*Challenge*: How many lines in the items below contain the string "comunicado"? Letter case matters; reply with the number alone.
====== Available data ======
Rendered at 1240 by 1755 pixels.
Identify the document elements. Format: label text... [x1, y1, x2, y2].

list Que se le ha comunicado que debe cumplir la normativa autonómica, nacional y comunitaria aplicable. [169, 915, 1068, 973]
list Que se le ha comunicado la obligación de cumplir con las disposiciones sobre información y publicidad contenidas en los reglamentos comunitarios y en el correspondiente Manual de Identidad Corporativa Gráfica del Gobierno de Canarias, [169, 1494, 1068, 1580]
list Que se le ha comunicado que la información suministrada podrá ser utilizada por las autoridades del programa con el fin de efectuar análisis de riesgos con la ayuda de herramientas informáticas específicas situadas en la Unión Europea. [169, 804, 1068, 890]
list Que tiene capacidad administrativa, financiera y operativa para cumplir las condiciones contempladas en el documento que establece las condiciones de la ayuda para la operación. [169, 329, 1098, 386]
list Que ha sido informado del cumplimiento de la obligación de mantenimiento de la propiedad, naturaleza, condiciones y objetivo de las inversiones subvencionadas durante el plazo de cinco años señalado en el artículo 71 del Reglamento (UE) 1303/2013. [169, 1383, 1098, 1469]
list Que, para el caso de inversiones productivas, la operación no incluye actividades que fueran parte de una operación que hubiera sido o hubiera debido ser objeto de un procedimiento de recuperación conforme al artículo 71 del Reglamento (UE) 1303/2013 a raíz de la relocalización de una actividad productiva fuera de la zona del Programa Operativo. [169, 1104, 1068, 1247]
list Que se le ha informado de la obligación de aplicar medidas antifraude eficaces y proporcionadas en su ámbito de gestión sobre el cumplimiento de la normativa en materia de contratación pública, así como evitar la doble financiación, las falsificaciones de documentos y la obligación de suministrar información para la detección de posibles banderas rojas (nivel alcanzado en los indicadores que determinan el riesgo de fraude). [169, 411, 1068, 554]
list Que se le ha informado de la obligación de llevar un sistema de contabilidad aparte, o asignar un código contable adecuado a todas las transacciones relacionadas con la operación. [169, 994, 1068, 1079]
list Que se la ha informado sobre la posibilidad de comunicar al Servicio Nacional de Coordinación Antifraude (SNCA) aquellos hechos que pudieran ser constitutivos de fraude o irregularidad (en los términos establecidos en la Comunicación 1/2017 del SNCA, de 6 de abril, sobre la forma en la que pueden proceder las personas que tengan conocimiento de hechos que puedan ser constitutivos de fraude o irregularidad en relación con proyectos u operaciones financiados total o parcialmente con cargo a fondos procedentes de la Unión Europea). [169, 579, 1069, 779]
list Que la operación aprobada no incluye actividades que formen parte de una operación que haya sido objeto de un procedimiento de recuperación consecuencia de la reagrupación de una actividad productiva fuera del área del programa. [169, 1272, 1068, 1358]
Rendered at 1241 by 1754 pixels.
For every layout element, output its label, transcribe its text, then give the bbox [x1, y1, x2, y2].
======
*Answer in full*: 3